[ASSIGNED TASK] Return the records exactly as they stand, and keep the pictures out of the copy.

*** Opening of RECORDS SUPPLIED ***

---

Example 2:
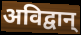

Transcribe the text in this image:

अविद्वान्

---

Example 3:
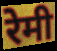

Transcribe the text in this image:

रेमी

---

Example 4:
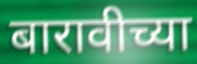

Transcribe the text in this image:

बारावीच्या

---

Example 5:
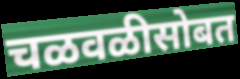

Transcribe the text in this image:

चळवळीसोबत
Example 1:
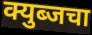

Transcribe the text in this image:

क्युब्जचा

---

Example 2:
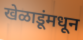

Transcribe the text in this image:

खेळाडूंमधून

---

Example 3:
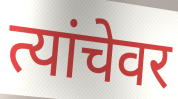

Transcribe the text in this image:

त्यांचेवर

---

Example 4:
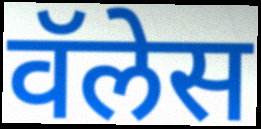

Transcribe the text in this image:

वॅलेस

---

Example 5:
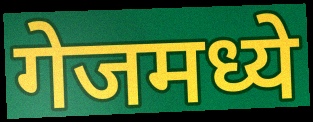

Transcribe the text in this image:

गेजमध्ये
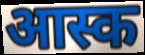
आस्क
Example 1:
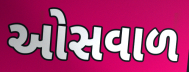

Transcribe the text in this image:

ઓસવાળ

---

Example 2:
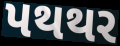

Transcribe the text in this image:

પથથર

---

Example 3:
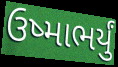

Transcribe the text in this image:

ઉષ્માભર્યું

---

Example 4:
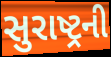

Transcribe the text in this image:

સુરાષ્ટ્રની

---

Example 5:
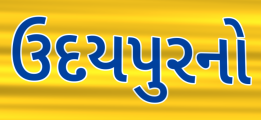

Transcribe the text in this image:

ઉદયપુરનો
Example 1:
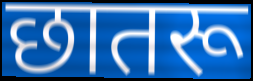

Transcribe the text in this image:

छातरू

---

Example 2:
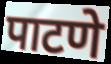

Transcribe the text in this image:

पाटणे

*** Close of RECORDS SUPPLIED ***

[RESULT OF THE EXERCISE]
---

Example 2:

Transcribe the text in this image:

अविद्वान्

---

Example 3:

Transcribe the text in this image:

रेमी

---

Example 4:

Transcribe the text in this image:

बारावीच्या

---

Example 5:

Transcribe the text in this image:

चळवळीसोबत
Example 1:

Transcribe the text in this image:

क्युब्जचा

---

Example 2:

Transcribe the text in this image:

खेळाडूंमधून

---

Example 3:

Transcribe the text in this image:

त्यांचेवर

---

Example 4:

Transcribe the text in this image:

वॅलेस

---

Example 5:

Transcribe the text in this image:

गेजमध्ये
आस्क
Example 1:

Transcribe the text in this image:

ઓસવાળ

---

Example 2:

Transcribe the text in this image:

પથથર

---

Example 3:

Transcribe the text in this image:

ઉષ્માભર્યું

---

Example 4:

Transcribe the text in this image:

સુરાષ્ટ્રની

---

Example 5:

Transcribe the text in this image:

ઉદયપુરનો
Example 1:

Transcribe the text in this image:

छातरू

---

Example 2:

Transcribe the text in this image:

पाटणे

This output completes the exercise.